The typical single-family home across King, Snohomish and Pierce counties cost 11 percent more in September than a year prior. That marked the biggest increase among the 20 major metro areas covered.
Seattle narrowly topped Portland, where home values gained 10.9 percent. For the prior eight months, Seattle had seen its home-price growth sit second in the country behind Portland.
Overall, Seattle prices are rising twice as fast as the rest of the country, as they have for most of this year.
The Case-Shiller index looks at only single-family homes, and compares the price of a home to the price of the same home the last time it was sold. The data does not include every home listing and tends to focus on existing homes rather than new construction.
When KIRO 7 asked the Northwest Multiple Listing Service for similar data, MLS provided numbers based on all listings of single-family homes and condominiums.
When looking at prices from January through October of 2016, MLS compared them to the same time period in 2015 and saw that the Belltown neighborhood of Seattle saw the largest price increase of 21.5 percent. All sales in this area were condominiums.

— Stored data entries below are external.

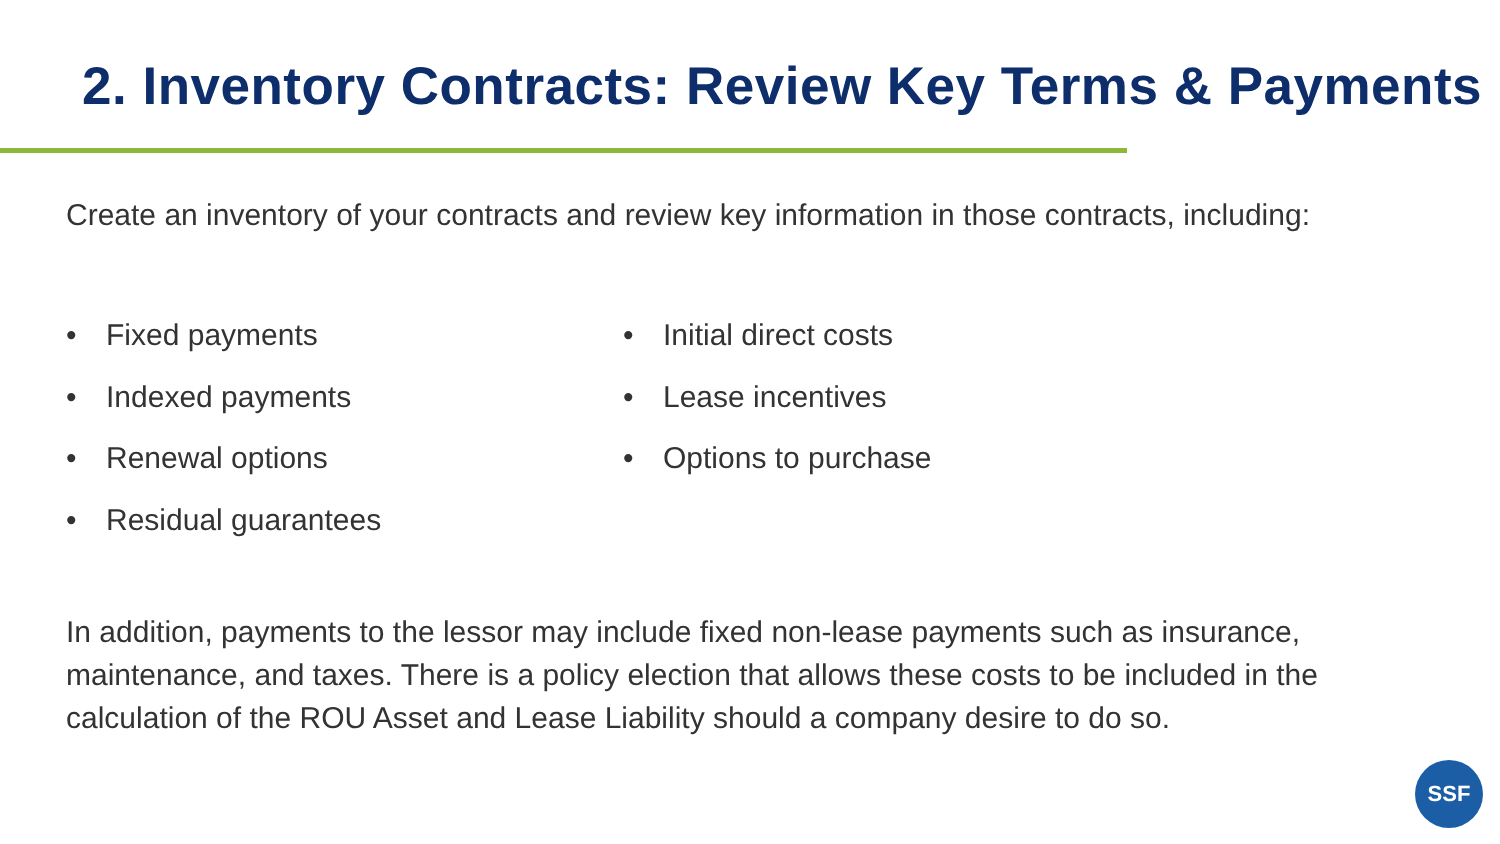2. Inventory Contracts: Review Key Terms & Payments
Create an inventory of your contracts and review key information in those contracts, including:
• Fixed payments
• Indexed payments
• Renewal options
• Residual guarantees
• Initial direct costs
• Lease incentives
• Options to purchase
In addition, payments to the lessor may include fixed non-lease payments such as insurance, maintenance, and taxes. There is a policy election that allows these costs to be included in the calculation of the ROU Asset and Lease Liability should a company desire to do so.
SSF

Using the same calculation, MLS shows that homes on the Eastside, south of I-90, had the smallest price gain of 8.2 percent when comparing 10 months in 2016 with the same 10 months the year before.
Seattle-based real estate website Zillow also calculated home values, but compared only the month of October 2016 with October 2015. In looking at both single-family homes and condominiums in this snapshot, Zillow said Seattle home prices have increased more than 12 percent.
That falls just behind Portland and Dallas.
Zillow produced a list of the fastest growing home prices, based on October data compared to one year ago.
The fastest growing home values are:
1. White Center – 21%
2. Mountlake Terrace – 19.8%
3. Bryn Mawr-Skyway – 18.7%
The slowest growing home values are:
1. Yarrow Point – 6.3%
2. Black Diamond – 7.2%
3. Darrington – 7.8%
Even areas with the slowest appreciation are meeting or exceeding the national average.
Zillow predicts that in 2017, home values in the Seattle metro area will increase at a slower rate, with an average of a 7 percent increase.